(FOI) – Memoirs Wednesday, Jul 11 2007 

A new page for ex-MPs … PAP and Opposition

Iseas book lets former parliamentarians share stories from the heart

TODAY, Wednesday • July 11, 2007

Clement Mesenas
Editor-At-Large
clement@mediacorp.com.sg

EVEN Mr J B Jeyaretnam, Singapore’s first post-1965 Opposition parliamentarian, will get the chance to tell his story, as a local think-tank starts the ball rolling to get former Members of Parliament to write autobiographical essays for a new book.

“At the Institute of South-east Asian Studies (Iseas), we are not against anybody,” institute head K Kesavapany told a group of former People’s Action Party (PAP) MPs and academics at a seminar yesterday.

“We don’t practice censorship at Iseas — and we will publish what opposition MPs have got to say as long as what they say does not contravene the laws of libel and slander. We are open.”

The proposed book will incorporate essays from 30 former MPs and will be edited by two from among their ranks — Dr Chiang Hai Ding and Mr Rohan Kamis — and former director of the National Archives Lily Tan.

[Saved entries]

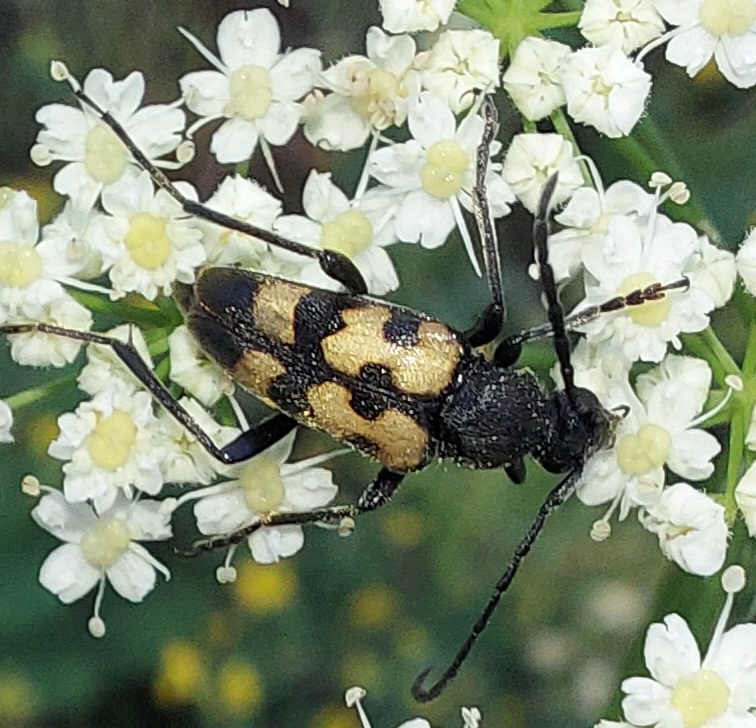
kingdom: Animalia
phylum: Arthropoda
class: Insecta
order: Coleoptera
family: Cerambycidae
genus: Pachytodes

**PROBLEMS TO WORK ON**.
[1] Copy down the stretch of the article on the Iseas book for former MPs from "EVEN Mr J B" through "Archives Lily Tan.".
[2] According to the article on the Iseas book for former MPs, who will edit the proposed book?
[3] For each statement, say whether the article on the Iseas book for former MPs agrees with it, answering yes or no and quoting the deciding words: (a) K Kesavapany spoke at a seminar to a group of former PAP MPs and academics. (b) Iseas says it practices censorship. (c) The proposed book will include essays from 30 former MPs.

**ANSWERS FOR THIS EXERCISE**.
[1]
EVEN Mr J B Jeyaretnam, Singapore’s first post-1965 Opposition parliamentarian, will get the chance to tell his story, as a local think-tank starts the ball rolling to get former Members of Parliament to write autobiographical essays for a new book.

“At the Institute of South-east Asian Studies (Iseas), we are not against anybody,” institute head K Kesavapany told a group of former People’s Action Party (PAP) MPs and academics at a seminar yesterday.

“We don’t practice censorship at Iseas — and we will publish what opposition MPs have got to say as long as what they say does not contravene the laws of libel and slander. We are open.”

The proposed book will incorporate essays from 30 former MPs and will be edited by two from among their ranks — Dr Chiang Hai Ding and Mr Rohan Kamis — and former director of the National Archives Lily Tan.

[2] Dr Chiang Hai Ding, Mr Rohan Kamis and former director of the National Archives Lily Tan.

[3]
(a) Yes: "told a group of former People’s Action Party (PAP) MPs and academics at a seminar yesterday"
(b) No: "We don’t practice censorship at Iseas"
(c) Yes: "The proposed book will incorporate essays from 30 former MPs"